Campionato di Giornalismo il Resto del Carlino

Superiori, un salto nel futuro

CI PRESENTIAMO: siamo i ragazzi della III E della scuola media Irnerio. Essendo alla fine del nostro primo ciclo scolastico ci prepariamo a vivere un momento molto particolare, quello della scelta dell’indirizzo verso il quale dirigere il nostro futuro. Questa è infatti la prima decisione di cui sentiamo davvero il peso e per la quale siamo responsabili in prima persona. Essendoci confrontati con diversi esperti durante gli open day, sappiamo che oggi molti ragazzi sbagliano l’indirizzo degli studi superiori (circa il 46%) e perdono così degli anni preziosi, che incidono sul proprio percorso lavorativo.
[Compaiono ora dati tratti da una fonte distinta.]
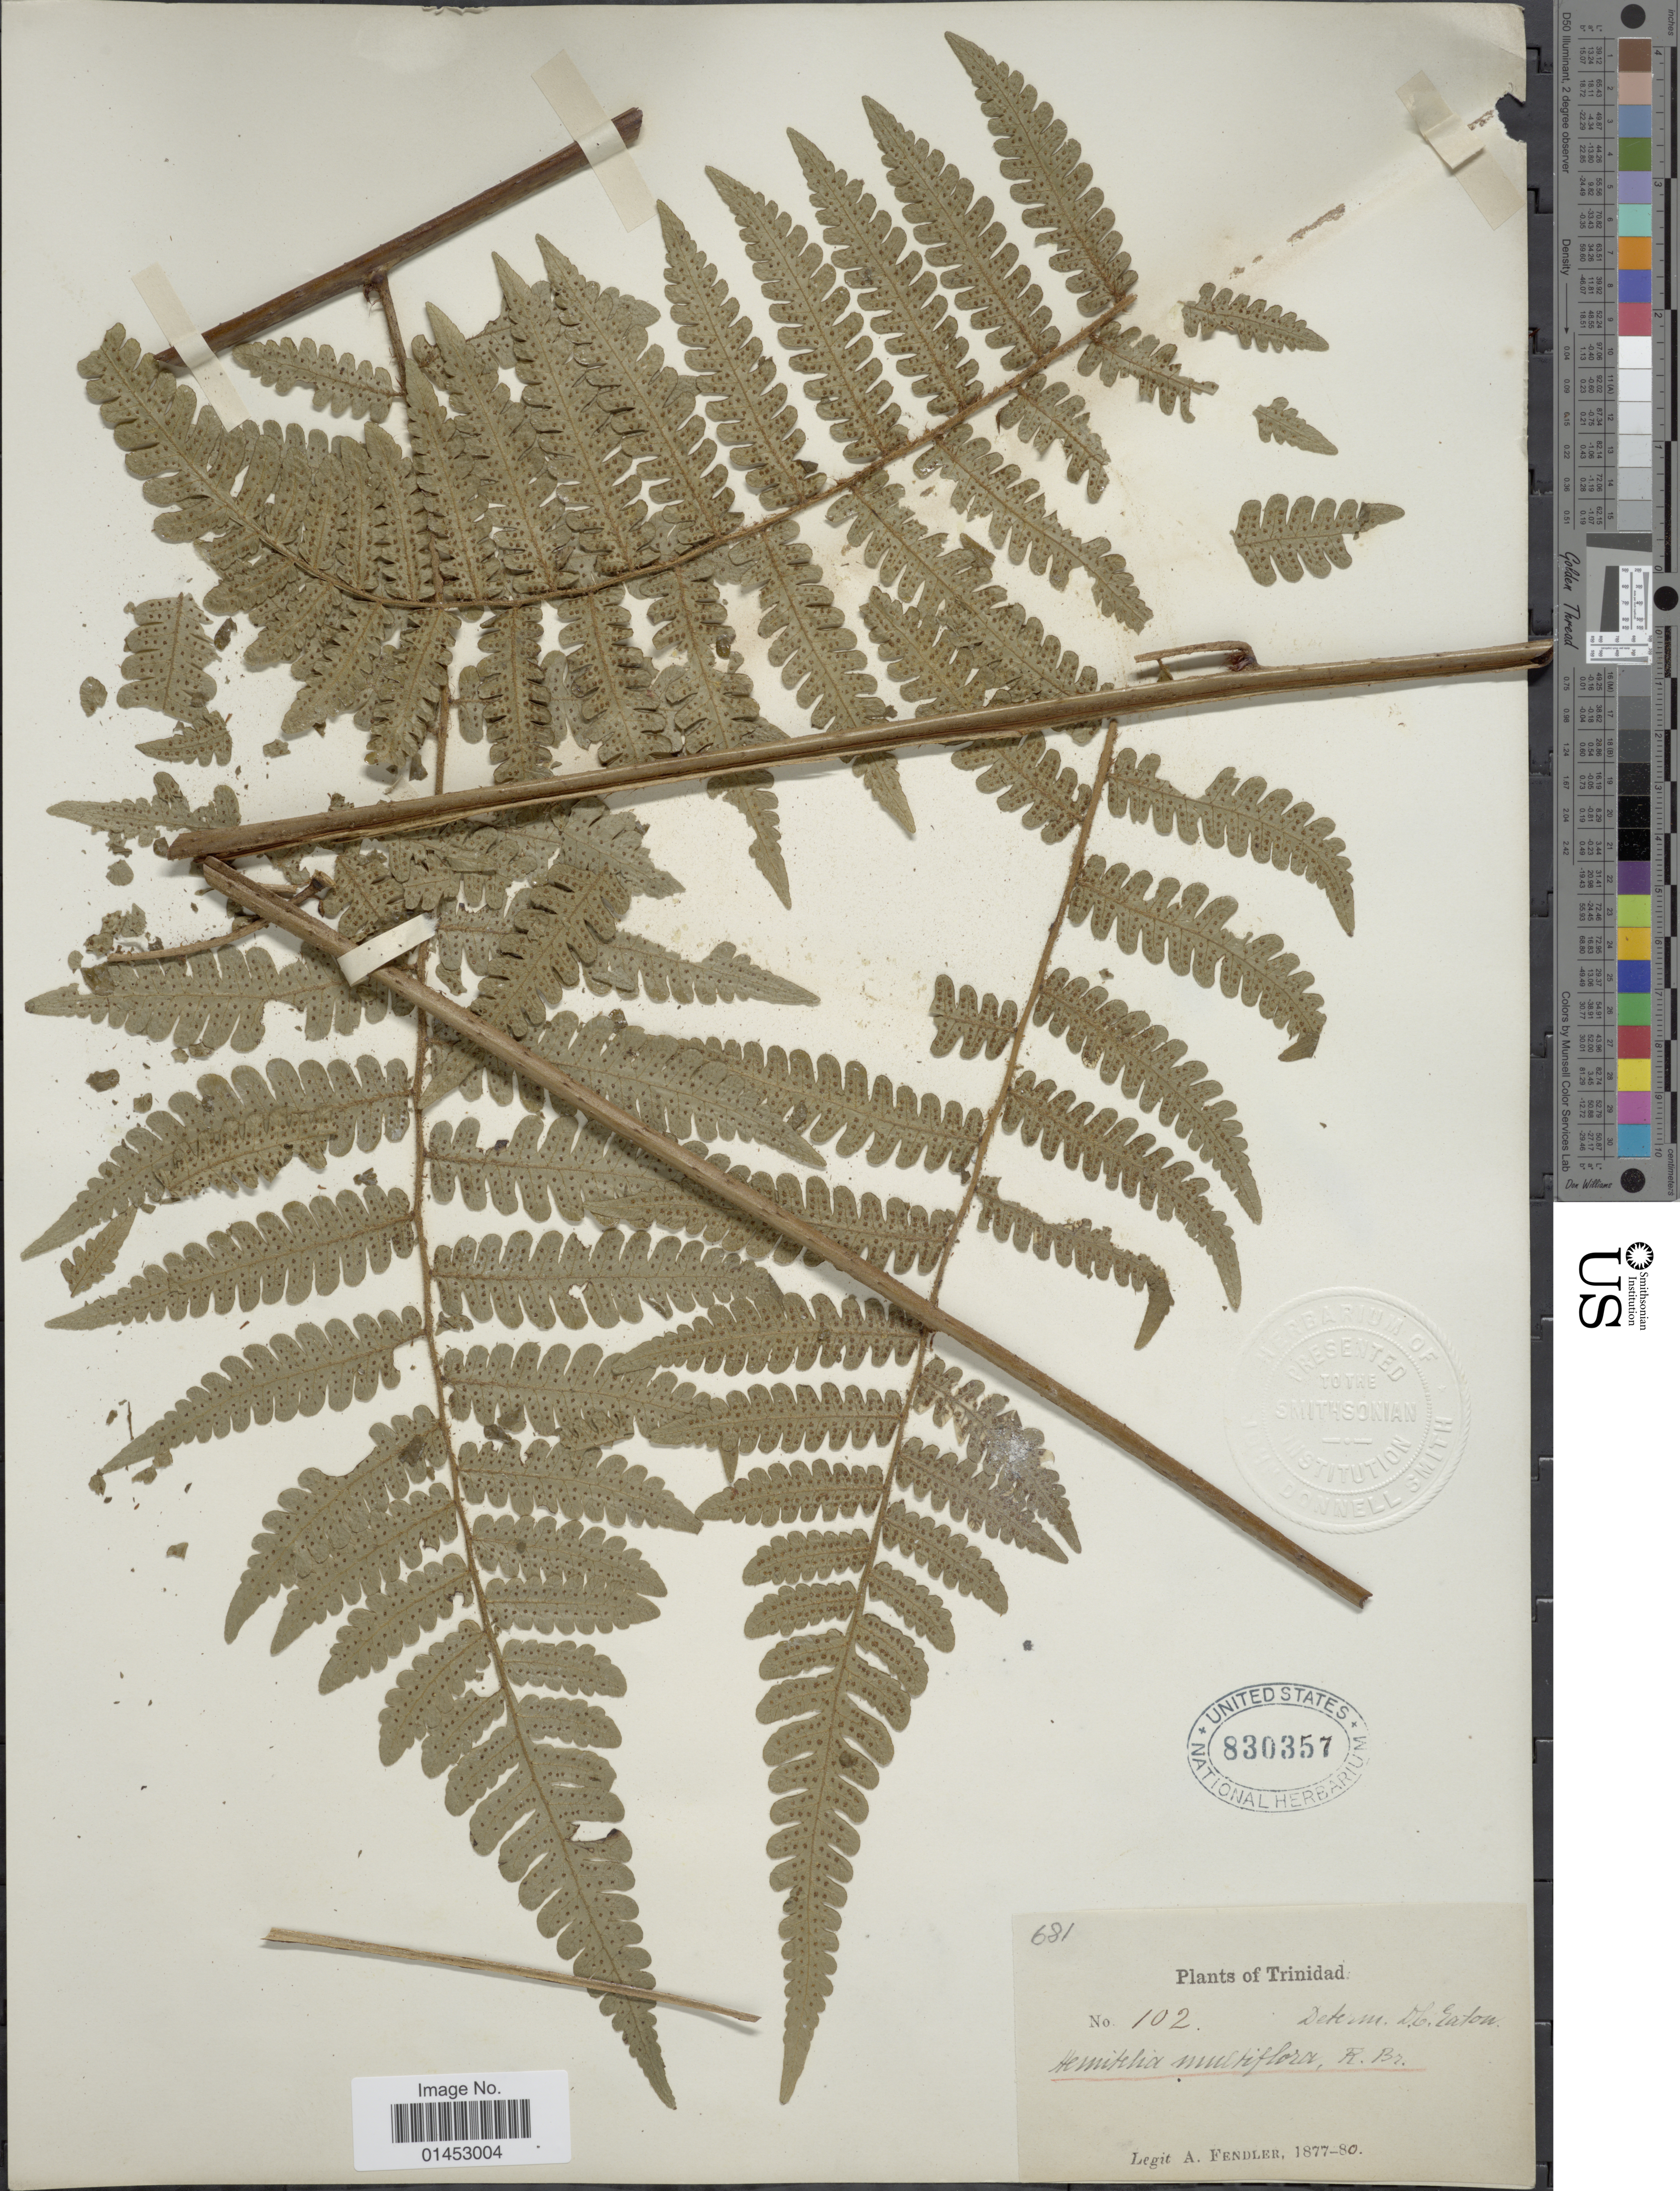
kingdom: Plantae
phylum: Tracheophyta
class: Polypodiopsida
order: Cyatheales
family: Cyatheaceae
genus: Cyathea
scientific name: Cyathea surinamensis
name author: (Miq.) Domin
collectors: A. Fendler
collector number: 102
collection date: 1877/1880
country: Trinidad and Tobago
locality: Trinidad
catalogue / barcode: US 830357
COME siamo abituati a fare in ogni momento decisivo, abbiamo chiesto consigli a genitori e insegnanti. Consapevoli di quanto la scelta dipenda solo da noi, questi hanno limitato la loro invadenza, dandoci degli input e consigliando degli orientamenti sulla base delle nostre attitudini. Alcuni genitori ci hanno raccontato la loro esperienza, così da guidarci attraverso l’esempio. Una storia che ci ha fatto pensare è quella di una mamma che ha scelto un Istituto tecnico commerciale, perché non era certa di continuare gli studi dopo il diploma. Avendo poi deciso di iscriversi all’università, ha dovuto recuperare alcune lacune legate alle materie che non aveva approfondito prima. Oggi fa l’impiegata amministrativa e consiglia ai ragazzi di seguire il più possibile i propri interessi. Nell’arco di cinque anni gli obiettivi possono cambiare e bisogna perciò seguire i propri sogni senza paura, pensando a che tipo di lavoro si vorrebbe svolgere in futuro. OLTRE ai genitori abbiamo chiesto anche a dei nostri coetanei, poiché il confronto con persone a noi vicine per età ed emozioni è altrettanto importante. La sorella di un nostro compagno ci ha consigliato di non scegliere sulla base esclusiva della vicinanza. Un altro criterio fuorviante è quello originato da ragioni affettive, cioè dal desiderio di scegliere una scuola perché frequentata da amici e parenti. Tutti noi proviamo un po’ di paura all’idea di affrontare una nuova realtà scolastica senza avere affianco i nostri amici di sempre, che hanno vissuto con noi tante sfide, non solo scolastiche. Dobbiamo però superare questo ostacolo, perché ognuno di noi insegua il futuro che ha immaginato per sé. Tutto ciò ci ha fatto riflettere, permettendoci di sentirci finalmente preparati a compiere questo salto.